- What this task involves
Format the rows from the line containing "在空气中加热外，还有可通气氛和密封抽真空电炉，形式多" through the line containing "bếp hiện đại?" as a numbered list, leaving out blank lines.

*** Opening Records for the task ***

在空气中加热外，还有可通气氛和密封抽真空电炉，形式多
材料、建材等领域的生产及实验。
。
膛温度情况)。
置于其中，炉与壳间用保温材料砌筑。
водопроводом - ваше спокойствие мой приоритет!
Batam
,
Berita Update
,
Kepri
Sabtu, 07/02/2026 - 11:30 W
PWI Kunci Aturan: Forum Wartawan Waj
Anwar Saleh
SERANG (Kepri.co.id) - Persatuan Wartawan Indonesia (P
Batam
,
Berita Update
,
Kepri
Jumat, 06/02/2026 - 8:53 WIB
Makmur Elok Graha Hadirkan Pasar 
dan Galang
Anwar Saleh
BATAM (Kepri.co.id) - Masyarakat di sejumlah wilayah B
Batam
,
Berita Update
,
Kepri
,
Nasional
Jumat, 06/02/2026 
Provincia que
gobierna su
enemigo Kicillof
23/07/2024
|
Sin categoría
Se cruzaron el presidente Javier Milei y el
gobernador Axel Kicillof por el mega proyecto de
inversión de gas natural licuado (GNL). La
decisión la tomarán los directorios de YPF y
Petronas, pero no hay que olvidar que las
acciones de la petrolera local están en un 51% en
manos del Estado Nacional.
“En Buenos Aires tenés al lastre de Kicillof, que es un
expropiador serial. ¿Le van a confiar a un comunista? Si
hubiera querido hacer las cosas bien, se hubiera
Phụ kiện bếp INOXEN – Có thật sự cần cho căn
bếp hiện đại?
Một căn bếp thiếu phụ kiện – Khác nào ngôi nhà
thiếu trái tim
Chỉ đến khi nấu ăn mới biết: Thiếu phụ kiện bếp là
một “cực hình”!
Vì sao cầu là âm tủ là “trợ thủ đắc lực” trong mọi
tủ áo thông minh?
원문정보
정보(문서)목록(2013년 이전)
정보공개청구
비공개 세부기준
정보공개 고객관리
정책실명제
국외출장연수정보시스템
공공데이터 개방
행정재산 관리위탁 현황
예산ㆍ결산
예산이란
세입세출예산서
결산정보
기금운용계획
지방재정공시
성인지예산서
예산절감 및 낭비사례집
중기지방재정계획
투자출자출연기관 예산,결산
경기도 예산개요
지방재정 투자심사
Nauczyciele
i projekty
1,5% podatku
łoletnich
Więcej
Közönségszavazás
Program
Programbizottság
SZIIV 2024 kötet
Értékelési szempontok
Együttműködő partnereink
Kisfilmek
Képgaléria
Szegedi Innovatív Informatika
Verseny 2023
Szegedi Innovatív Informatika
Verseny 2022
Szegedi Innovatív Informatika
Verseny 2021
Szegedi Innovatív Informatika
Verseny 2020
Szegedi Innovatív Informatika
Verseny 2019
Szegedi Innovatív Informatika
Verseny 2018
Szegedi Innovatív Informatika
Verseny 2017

*** Closing Records for the task ***
*** Opening Records for the task ***

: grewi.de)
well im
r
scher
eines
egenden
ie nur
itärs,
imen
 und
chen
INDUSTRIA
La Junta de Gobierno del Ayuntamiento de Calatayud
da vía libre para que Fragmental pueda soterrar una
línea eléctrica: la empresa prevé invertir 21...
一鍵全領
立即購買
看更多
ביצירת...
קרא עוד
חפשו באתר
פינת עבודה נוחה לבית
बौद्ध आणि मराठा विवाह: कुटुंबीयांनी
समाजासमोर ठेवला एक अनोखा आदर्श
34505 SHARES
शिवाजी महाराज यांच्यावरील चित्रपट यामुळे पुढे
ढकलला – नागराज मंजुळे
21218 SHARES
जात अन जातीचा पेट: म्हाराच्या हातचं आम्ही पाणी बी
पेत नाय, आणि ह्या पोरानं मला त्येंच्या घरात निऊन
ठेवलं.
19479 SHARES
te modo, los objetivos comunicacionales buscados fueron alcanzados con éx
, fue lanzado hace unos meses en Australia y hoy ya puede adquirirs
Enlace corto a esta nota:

*** Closing Records for the task ***
*** Opening Records for the task ***

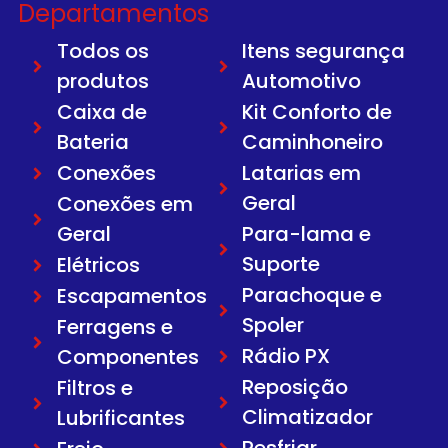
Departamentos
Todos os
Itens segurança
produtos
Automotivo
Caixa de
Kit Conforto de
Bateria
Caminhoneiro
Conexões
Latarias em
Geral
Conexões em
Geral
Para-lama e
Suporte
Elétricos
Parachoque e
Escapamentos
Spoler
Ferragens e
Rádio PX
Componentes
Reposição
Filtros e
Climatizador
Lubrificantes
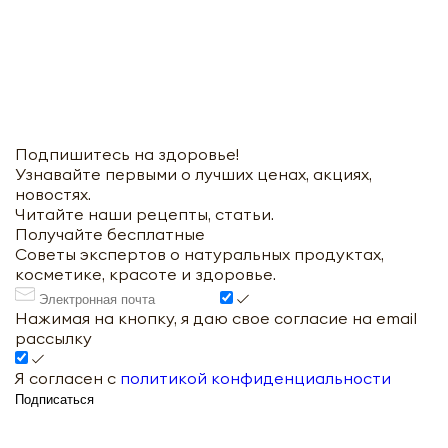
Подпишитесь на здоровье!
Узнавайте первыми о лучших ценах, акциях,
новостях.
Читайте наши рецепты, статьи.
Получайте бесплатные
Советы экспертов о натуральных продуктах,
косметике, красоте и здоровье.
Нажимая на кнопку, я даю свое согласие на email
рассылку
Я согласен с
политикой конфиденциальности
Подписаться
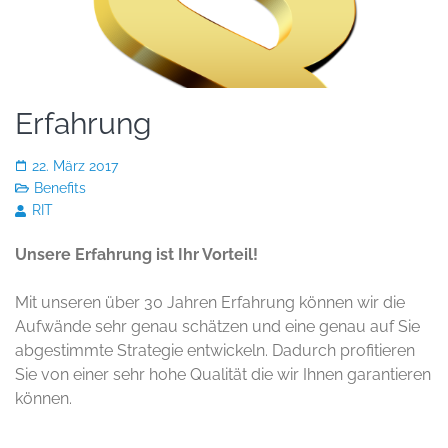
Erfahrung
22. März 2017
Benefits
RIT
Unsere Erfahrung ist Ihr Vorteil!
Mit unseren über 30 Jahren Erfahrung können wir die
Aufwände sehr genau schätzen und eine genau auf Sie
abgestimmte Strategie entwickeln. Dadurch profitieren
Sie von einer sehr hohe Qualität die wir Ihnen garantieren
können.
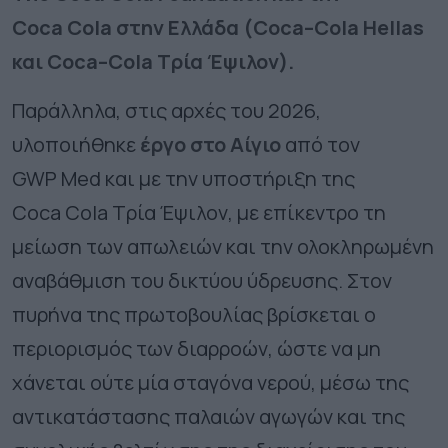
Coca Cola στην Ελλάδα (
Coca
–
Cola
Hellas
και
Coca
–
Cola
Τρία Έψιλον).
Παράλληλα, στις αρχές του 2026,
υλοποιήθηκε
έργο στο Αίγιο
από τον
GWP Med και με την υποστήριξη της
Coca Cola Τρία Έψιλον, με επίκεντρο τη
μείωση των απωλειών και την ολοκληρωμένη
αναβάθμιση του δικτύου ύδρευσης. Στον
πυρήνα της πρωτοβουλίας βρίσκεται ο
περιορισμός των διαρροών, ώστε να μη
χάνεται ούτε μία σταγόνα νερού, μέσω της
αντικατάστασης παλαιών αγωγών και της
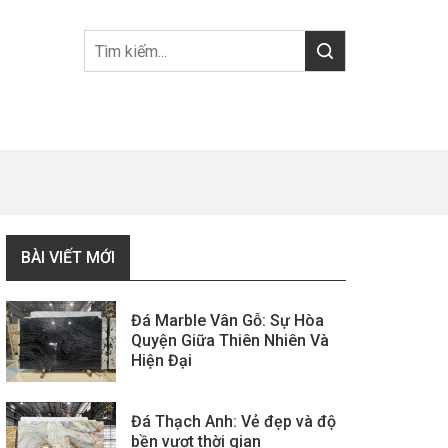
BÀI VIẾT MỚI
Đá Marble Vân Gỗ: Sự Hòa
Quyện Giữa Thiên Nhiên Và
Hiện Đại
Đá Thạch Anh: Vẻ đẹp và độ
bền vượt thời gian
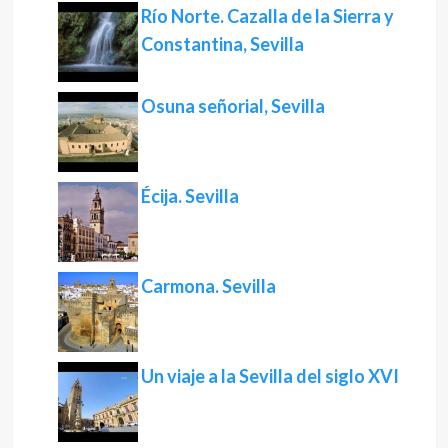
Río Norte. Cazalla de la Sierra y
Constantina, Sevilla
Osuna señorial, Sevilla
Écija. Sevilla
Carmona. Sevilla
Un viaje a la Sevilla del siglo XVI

*** Closing Records for the task ***

- Exercise answer
1. 在空气中加热外，还有可通气氛和密封抽真空电炉，形式多
2. 材料、建材等领域的生产及实验。
3. 。
4. 膛温度情况)。
5. 置于其中，炉与壳间用保温材料砌筑。
6. водопроводом - ваше спокойствие мой приоритет!
7. Batam
8. ,
9. Berita Update
10. ,
11. Kepri
12. Sabtu, 07/02/2026 - 11:30 W
13. PWI Kunci Aturan: Forum Wartawan Waj
14. Anwar Saleh
15. SERANG (Kepri.co.id) - Persatuan Wartawan Indonesia (P
16. Batam
17. ,
18. Berita Update
19. ,
20. Kepri
21. Jumat, 06/02/2026 - 8:53 WIB
22. Makmur Elok Graha Hadirkan Pasar 
23. dan Galang
24. Anwar Saleh
25. BATAM (Kepri.co.id) - Masyarakat di sejumlah wilayah B
26. Batam
27. ,
28. Berita Update
29. ,
30. Kepri
31. ,
32. Nasional
33. Jumat, 06/02/2026 
34. Provincia que
35. gobierna su
36. enemigo Kicillof
37. 23/07/2024
38. |
39. Sin categoría
40. Se cruzaron el presidente Javier Milei y el
41. gobernador Axel Kicillof por el mega proyecto de
42. inversión de gas natural licuado (GNL). La
43. decisión la tomarán los directorios de YPF y
44. Petronas, pero no hay que olvidar que las
45. acciones de la petrolera local están en un 51% en
46. manos del Estado Nacional.
47. “En Buenos Aires tenés al lastre de Kicillof, que es un
48. expropiador serial. ¿Le van a confiar a un comunista? Si
49. hubiera querido hacer las cosas bien, se hubiera
50. Phụ kiện bếp INOXEN – Có thật sự cần cho căn
51. bếp hiện đại?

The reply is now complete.